The problem is the kids not getting to decide. I know 100% if I were a kid in such a situation I would not wear a mask ever to the extent I'd get sent home. I'd demand a remote education (such as K12), homeschooling, or at the very least to be put in a private school district or other school district that doesn't require masks. Masks just make life miserable.
I'm not going to be one of those that say masks are completely useless because that isn't true either. But even as someone who literally contracted 28 upper respiratory viruses (colds) in 4 years in high school, and was sick with a URI roughly 40-45% of the time. I don't know, but I was probably one of the hardest hit high school kids in San Antonio and in the country in terms of sheer number of separate times I got sick. I wouldn't trade the other 60-65% of the time where I was for wearing a mask 100% of the time, for the world, even if it meant never catching a cold, or say only catching a cold 2 or 3 times in 4 years instead of 28 times.
I was high school valedictorian but I also was the type of kid who couldn't stand being told what to do and I wouldn't. I wasn't little mister goodie two-shoe. I was suspended once and put in in-school-suspension six times. And I wouldn't have wanted it any other way. I believe students should have the right to choose.

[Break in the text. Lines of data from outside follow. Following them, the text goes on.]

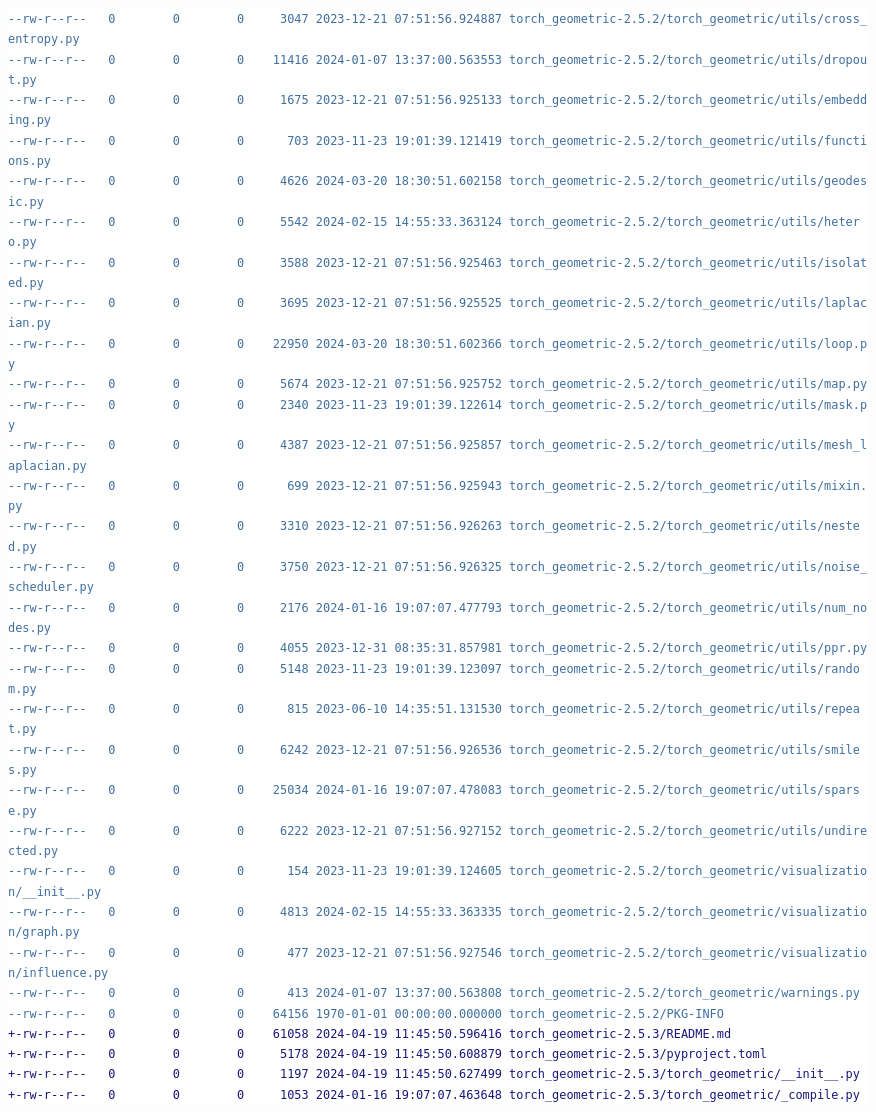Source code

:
 ```diff
--rw-r--r--   0        0        0     3047 2023-12-21 07:51:56.924887 torch_geometric-2.5.2/torch_geometric/utils/cross_entropy.py
--rw-r--r--   0        0        0    11416 2024-01-07 13:37:00.563553 torch_geometric-2.5.2/torch_geometric/utils/dropout.py
--rw-r--r--   0        0        0     1675 2023-12-21 07:51:56.925133 torch_geometric-2.5.2/torch_geometric/utils/embedding.py
--rw-r--r--   0        0        0      703 2023-11-23 19:01:39.121419 torch_geometric-2.5.2/torch_geometric/utils/functions.py
--rw-r--r--   0        0        0     4626 2024-03-20 18:30:51.602158 torch_geometric-2.5.2/torch_geometric/utils/geodesic.py
--rw-r--r--   0        0        0     5542 2024-02-15 14:55:33.363124 torch_geometric-2.5.2/torch_geometric/utils/hetero.py
--rw-r--r--   0        0        0     3588 2023-12-21 07:51:56.925463 torch_geometric-2.5.2/torch_geometric/utils/isolated.py
--rw-r--r--   0        0        0     3695 2023-12-21 07:51:56.925525 torch_geometric-2.5.2/torch_geometric/utils/laplacian.py
--rw-r--r--   0        0        0    22950 2024-03-20 18:30:51.602366 torch_geometric-2.5.2/torch_geometric/utils/loop.py
--rw-r--r--   0        0        0     5674 2023-12-21 07:51:56.925752 torch_geometric-2.5.2/torch_geometric/utils/map.py
--rw-r--r--   0        0        0     2340 2023-11-23 19:01:39.122614 torch_geometric-2.5.2/torch_geometric/utils/mask.py
--rw-r--r--   0        0        0     4387 2023-12-21 07:51:56.925857 torch_geometric-2.5.2/torch_geometric/utils/mesh_laplacian.py
--rw-r--r--   0        0        0      699 2023-12-21 07:51:56.925943 torch_geometric-2.5.2/torch_geometric/utils/mixin.py
--rw-r--r--   0        0        0     3310 2023-12-21 07:51:56.926263 torch_geometric-2.5.2/torch_geometric/utils/nested.py
--rw-r--r--   0        0        0     3750 2023-12-21 07:51:56.926325 torch_geometric-2.5.2/torch_geometric/utils/noise_scheduler.py
--rw-r--r--   0        0        0     2176 2024-01-16 19:07:07.477793 torch_geometric-2.5.2/torch_geometric/utils/num_nodes.py
--rw-r--r--   0        0        0     4055 2023-12-31 08:35:31.857981 torch_geometric-2.5.2/torch_geometric/utils/ppr.py
--rw-r--r--   0        0        0     5148 2023-11-23 19:01:39.123097 torch_geometric-2.5.2/torch_geometric/utils/random.py
--rw-r--r--   0        0        0      815 2023-06-10 14:35:51.131530 torch_geometric-2.5.2/torch_geometric/utils/repeat.py
--rw-r--r--   0        0        0     6242 2023-12-21 07:51:56.926536 torch_geometric-2.5.2/torch_geometric/utils/smiles.py
--rw-r--r--   0        0        0    25034 2024-01-16 19:07:07.478083 torch_geometric-2.5.2/torch_geometric/utils/sparse.py
--rw-r--r--   0        0        0     6222 2023-12-21 07:51:56.927152 torch_geometric-2.5.2/torch_geometric/utils/undirected.py
--rw-r--r--   0        0        0      154 2023-11-23 19:01:39.124605 torch_geometric-2.5.2/torch_geometric/visualization/__init__.py
--rw-r--r--   0        0        0     4813 2024-02-15 14:55:33.363335 torch_geometric-2.5.2/torch_geometric/visualization/graph.py
--rw-r--r--   0        0        0      477 2023-12-21 07:51:56.927546 torch_geometric-2.5.2/torch_geometric/visualization/influence.py
--rw-r--r--   0        0        0      413 2024-01-07 13:37:00.563808 torch_geometric-2.5.2/torch_geometric/warnings.py
--rw-r--r--   0        0        0    64156 1970-01-01 00:00:00.000000 torch_geometric-2.5.2/PKG-INFO
+-rw-r--r--   0        0        0    61058 2024-04-19 11:45:50.596416 torch_geometric-2.5.3/README.md
+-rw-r--r--   0        0        0     5178 2024-04-19 11:45:50.608879 torch_geometric-2.5.3/pyproject.toml
+-rw-r--r--   0        0        0     1197 2024-04-19 11:45:50.627499 torch_geometric-2.5.3/torch_geometric/__init__.py
+-rw-r--r--   0        0        0     1053 2024-01-16 19:07:07.463648 torch_geometric-2.5.3/torch_geometric/_compile.py
```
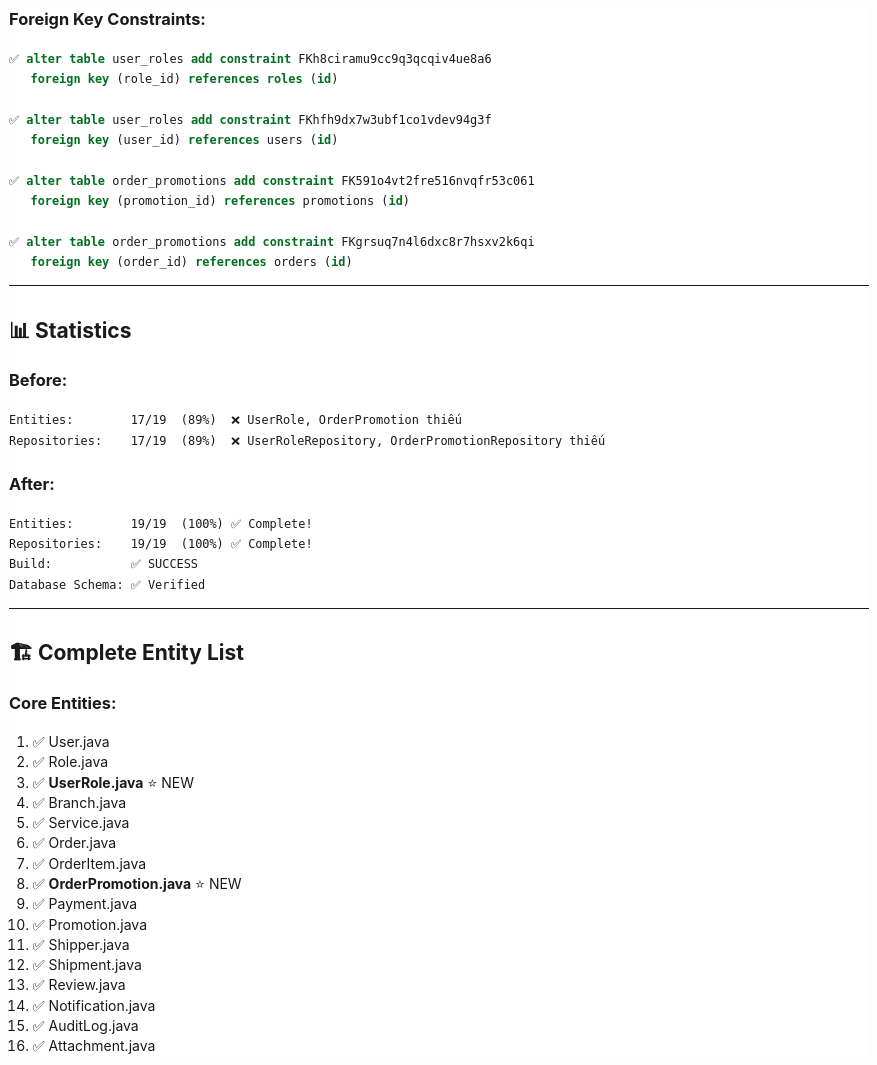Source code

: ### Foreign Key Constraints:

```sql
✅ alter table user_roles add constraint FKh8ciramu9cc9q3qcqiv4ue8a6
   foreign key (role_id) references roles (id)

✅ alter table user_roles add constraint FKhfh9dx7w3ubf1co1vdev94g3f
   foreign key (user_id) references users (id)

✅ alter table order_promotions add constraint FK591o4vt2fre516nvqfr53c061
   foreign key (promotion_id) references promotions (id)

✅ alter table order_promotions add constraint FKgrsuq7n4l6dxc8r7hsxv2k6qi
   foreign key (order_id) references orders (id)
```

---

## 📊 Statistics

### Before:
```
Entities:        17/19  (89%)  ❌ UserRole, OrderPromotion thiếu
Repositories:    17/19  (89%)  ❌ UserRoleRepository, OrderPromotionRepository thiếu
```

### After:
```
Entities:        19/19  (100%) ✅ Complete!
Repositories:    19/19  (100%) ✅ Complete!
Build:           ✅ SUCCESS
Database Schema: ✅ Verified
```

---

## 🏗️ Complete Entity List

### Core Entities:
1. ✅ User.java
2. ✅ Role.java
3. ✅ **UserRole.java** ⭐ NEW
4. ✅ Branch.java
5. ✅ Service.java
6. ✅ Order.java
7. ✅ OrderItem.java
8. ✅ **OrderPromotion.java** ⭐ NEW
9. ✅ Payment.java
10. ✅ Promotion.java
11. ✅ Shipper.java
12. ✅ Shipment.java
13. ✅ Review.java
14. ✅ Notification.java
15. ✅ AuditLog.java
16. ✅ Attachment.java
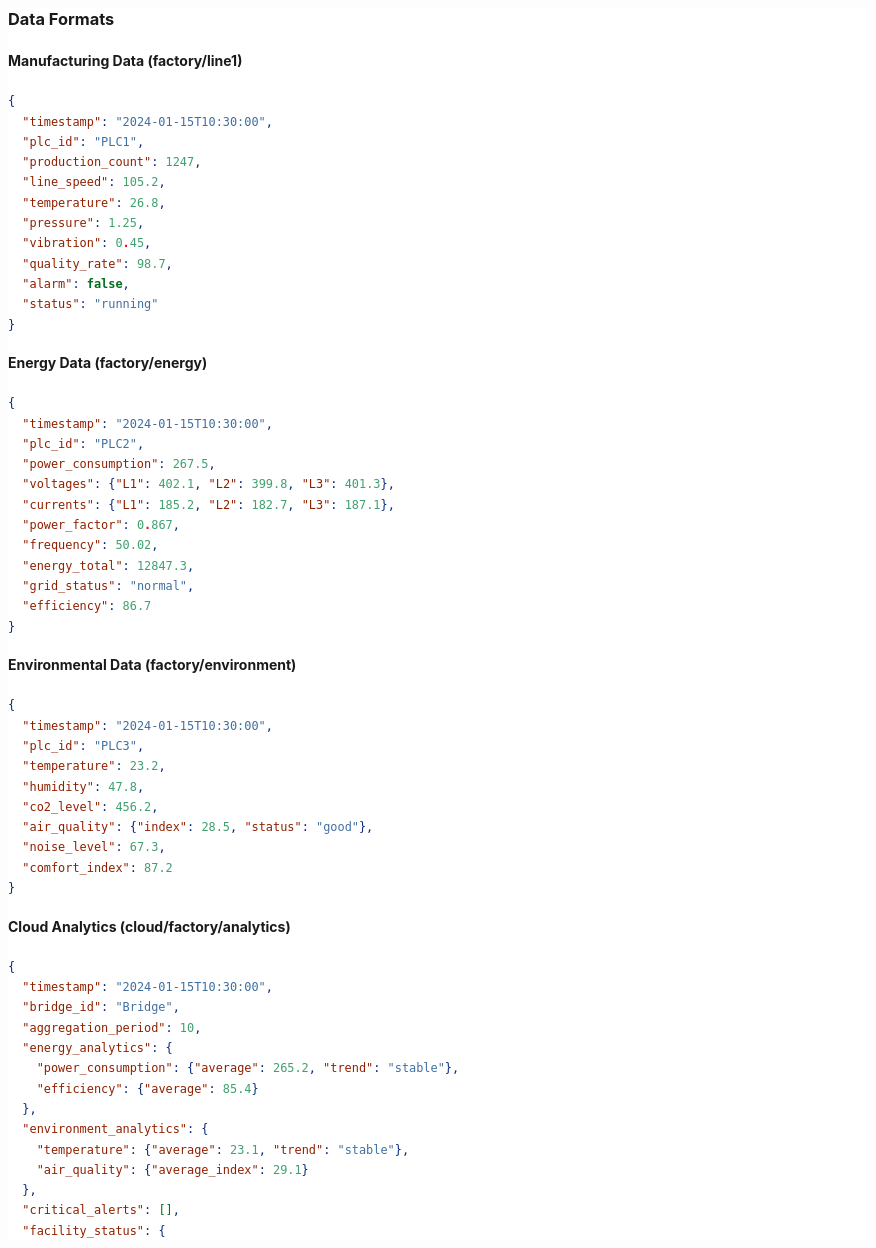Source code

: ### Data Formats

#### Manufacturing Data (factory/line1)
```json
{
  "timestamp": "2024-01-15T10:30:00",
  "plc_id": "PLC1",
  "production_count": 1247,
  "line_speed": 105.2,
  "temperature": 26.8,
  "pressure": 1.25,
  "vibration": 0.45,
  "quality_rate": 98.7,
  "alarm": false,
  "status": "running"
}
```

#### Energy Data (factory/energy)
```json
{
  "timestamp": "2024-01-15T10:30:00",
  "plc_id": "PLC2", 
  "power_consumption": 267.5,
  "voltages": {"L1": 402.1, "L2": 399.8, "L3": 401.3},
  "currents": {"L1": 185.2, "L2": 182.7, "L3": 187.1},
  "power_factor": 0.867,
  "frequency": 50.02,
  "energy_total": 12847.3,
  "grid_status": "normal",
  "efficiency": 86.7
}
```

#### Environmental Data (factory/environment)
```json
{
  "timestamp": "2024-01-15T10:30:00",
  "plc_id": "PLC3",
  "temperature": 23.2,
  "humidity": 47.8,
  "co2_level": 456.2,
  "air_quality": {"index": 28.5, "status": "good"},
  "noise_level": 67.3,
  "comfort_index": 87.2
}
```

#### Cloud Analytics (cloud/factory/analytics)
```json
{
  "timestamp": "2024-01-15T10:30:00",
  "bridge_id": "Bridge",
  "aggregation_period": 10,
  "energy_analytics": {
    "power_consumption": {"average": 265.2, "trend": "stable"},
    "efficiency": {"average": 85.4}
  },
  "environment_analytics": {
    "temperature": {"average": 23.1, "trend": "stable"},
    "air_quality": {"average_index": 29.1}
  },
  "critical_alerts": [],
  "facility_status": {
```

As far as the childhood anxiety, depression, etc from loneliess... you are correct on that account, but having to go and socially interact with a mask covering your face 100% of the time is honestly worse than no social interaction. You take away the element of looking good and feeling good. You end up with miserable social interaction. Out of the three choices, if you can't have fully social maskless interaction due to a pandemic, it's better to just interact online through webex/skype/zoom/MS teams calls.